Post
Topic
Board Economics
Re: What we need is FAIR markets, not free markets.
by
Findeton
on 06/07/2011, 22:25:05 UTC
Not all actions of any given government are against/towards  equality. For example minimum wages rise equality and are enforced by the government.
Minimum wages decrease equality by taking the people whose labor is worth the least and making it worth nothing at all.

Suppose the minimum wage is $6/hour. A person whose labor is worth $7/hour in the absence of the minimum wage will find they can fetch near $7/hour in the market even with the minimum wage. Now suppose the minimum wage is raised to $8/hour. Now, the person whose labor was worth $7/hour will find that their labor is worth nothing at all. Those whose labor is worth more than the minimum wage are unaffected. They'll get jobs either way.

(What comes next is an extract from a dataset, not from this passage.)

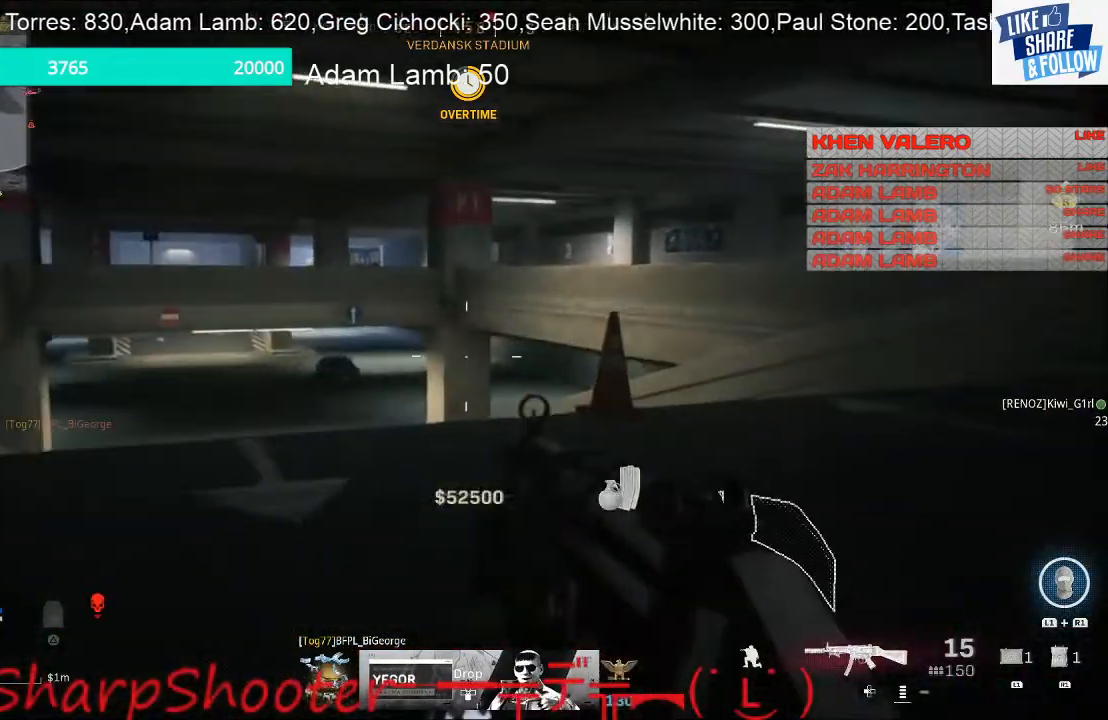
{"buttons": [], "left_stick": "up", "right_stick": "center", "events": [[200, "left_stick", "up"], [200, "right_stick", "left"], [333, "right_stick", "center"]]}
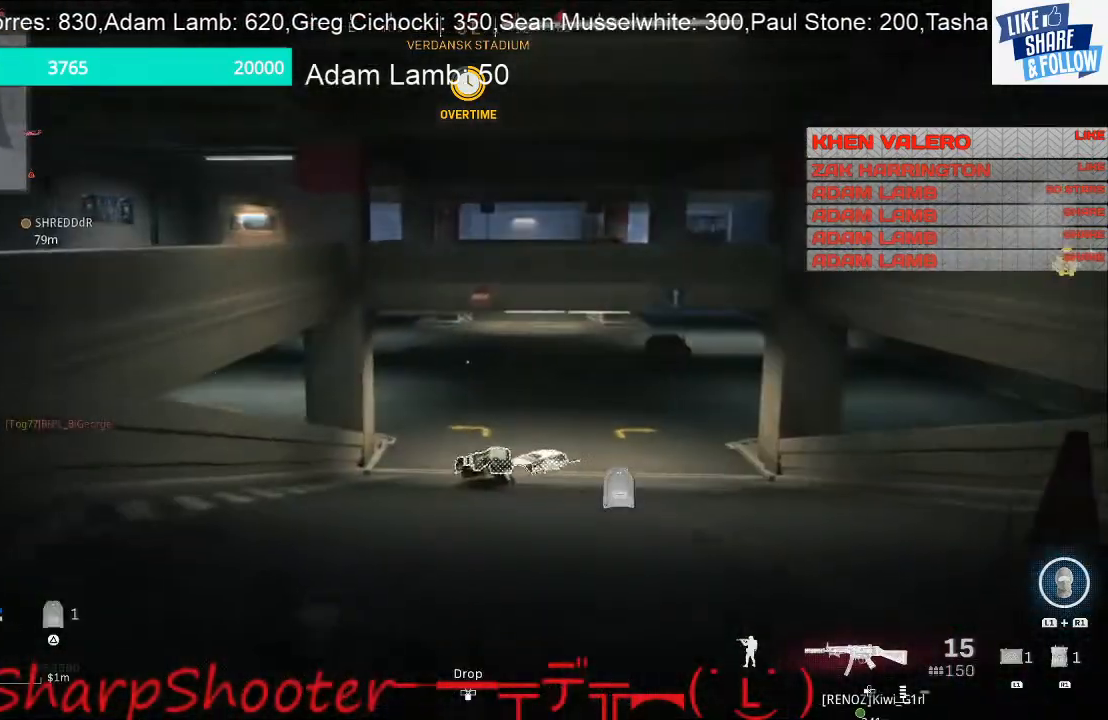
{"buttons": [], "left_stick": "up", "right_stick": "down", "events": [[167, "right_stick", "down"]]}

Minimum wage laws simply ensure that those whose labor is worth less than the minimum wage cannot get a job even if they would prefer to have it (if for no other reason than to gain experience, to keep their skills current, to have a reference for their next job, to make a little bit of extra cash, just to have something to do, and so on). To claim that overriding people's rational decisions somehow benefits them is absurd.

There's a misconception between what you get paid and what you are really worth. As Carl Marx would say, you are worth the value you generate, not what you get paid. The difference is the surplus value.

Let me give you an example that comes from my own experience. If I haven't got a degree yet, although I've got more than 90% of collegue done, I get paid about $700/month. When I get the degree I'll magically get paid at least $2400/month. Have I just increased my efficiency 3.5 times in the second I get the title that says I've finnished college? Hell no. So I know that while I'm being paid $700/month my real value is MORE than $2400. So when we rise the minimum wage what normally happens is NOT that the job is killed, but that the surplus value is lowered, creating a wealth redistribution.

I just don't accept the theory that you are worth what you get paid. You are worth the value you generate, not the value you are paid, and the surplus value's been rising for decades so there's plenty of room now to get minimum wages rised in many countries.